Sun Junying, Wei Li, Liu Xuanyong, Li Jianyou, Li Baoe, Wang Guocheng, Meng Fanhao
Orthopedic Department, The First Affiliated Hospital of Soochow University, 188 Shizi Street, Suzhou, Jiangsu 215006, People's Republic of China.
Acta Biomater. 2009 May;5(4):1284-93. doi: 10.1016/j.actbio.2008.10.011. Epub 2008 Nov 5.
This work aims to explore the influence of the ionic products of dicalcium silicate coating on osteoblastic proliferation and differentiation, as well as on the expression of BMP2 and its signal transducers Smad1, 6 and 7 in MG-63 osteoblast-like cells. Plasma-sprayed dicalcium silicate coatings were soaked in DMEM to obtain culture media containing the ionic dissolution products of dicalcium silicate coating (Ca2SiO4-DMEM). MG63 osteoblast-like cells were cultured in Ca2SiO4-DMEM (experimental group) for 3-12 days, while those cultured in normal DMEM served as control (control group). MTT assay was used to evaluate cell viability and proliferation. Alkaline phosphatase activity (ALP), osteocalcin (OC) and type I collagen (COLI) were investigated as differentiation markers. Gene expression of BMP2 and Smad1, 6, 7 was also detected. BMP2 protein was examined by ELISA assay. Alizarin Red-S (AR-S) assay was used to detect mineralization. The results demonstrated that Si concentration in Ca2SiO4-DMEM is markedly higher than that in normal DMEM. Compared to the control group, MG63 cells of the experimental group exhibited upregulated proliferation on day 3, and markedly upregulated gene expression of the differentiation markers, especially on days 9 and 12 for OC and on days 3, 6 and 9 for ALP. Gene expression of BMP2 and Smad1, as well as BMP2 protein secreted into culture media, was also upregulated in the experimental group, while gene expression of Smad6 and 7 was not influenced. AR-S assay indicated a higher calcium mineral content deposition in cells of the experimental group. In conclusion, the ionic products of plasma-sprayed dicalcium silicate coating are beneficial to the proliferation and differentiation of MG63 osteoblast-like cells.

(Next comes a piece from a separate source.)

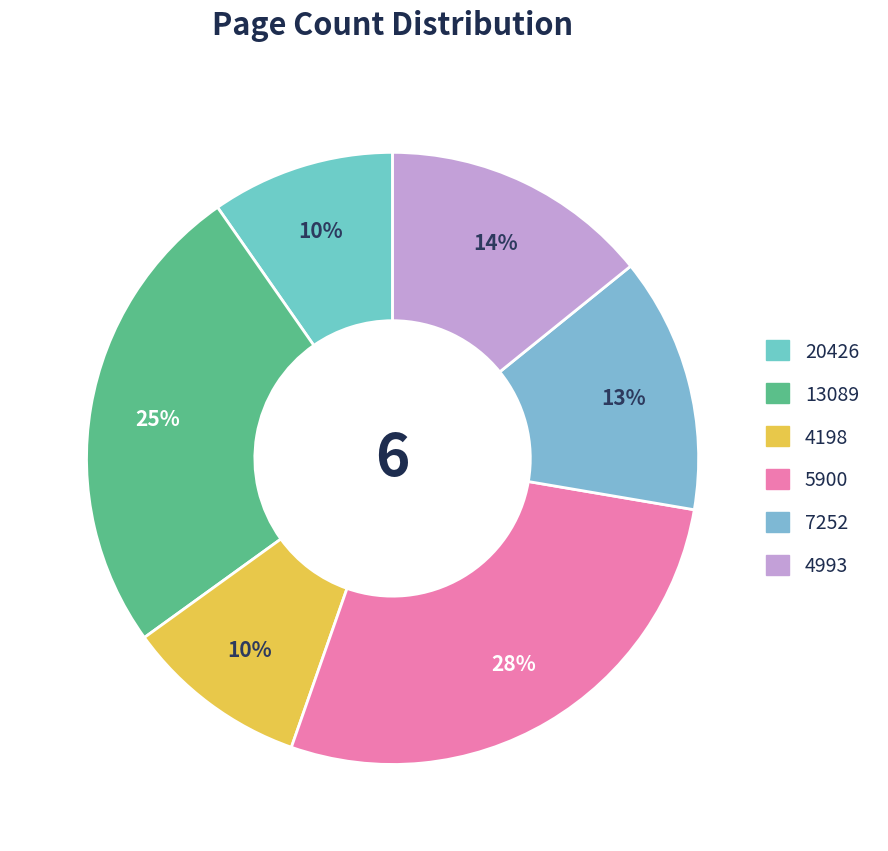

The 20426 slice represents 4% of the pie. True or false?

False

本研究旨在探讨硅酸二钙涂层的离子产物对成骨细胞增殖与分化的影响,以及对MG-63成骨样细胞中骨形态发生蛋白2(BMP2)及其信号转导分子Smad1、6和7表达的影响。将等离子喷涂的硅酸二钙涂层浸泡于DMEM中,以获得含有硅酸二钙涂层离子溶解产物的培养基(Ca2SiO4-DMEM)。将MG63成骨样细胞在Ca2SiO4-DMEM中培养3至12天(实验组),而在正常DMEM中培养的细胞作为对照(对照组)。采用MTT法评估细胞活力和增殖情况。检测碱性磷酸酶活性(ALP)、骨钙素(OC)和I型胶原蛋白(COLI)作为分化标志物。同时检测BMP2和Smad1、6、7的基因表达。通过ELISA法检测BMP2蛋白。采用茜素红S(AR-S)法检测矿化情况。结果表明,Ca2SiO4-DMEM中的硅浓度显著高于正常DMEM。与对照组相比,实验组的MG63细胞在第3天增殖上调,分化标志物的基因表达明显上调,尤其是OC在第9天和第12天,ALP在第3天、第6天和第9天。实验组中BMP2和Smad1的基因表达以及分泌到培养基中的BMP2蛋白也上调,而Smad6和7的基因表达未受影响。AR-S法显示实验组细胞中钙矿物质含量沉积更高。总之,等离子喷涂硅酸二钙涂层的离子产物有利于MG63成骨样细胞的增殖与分化。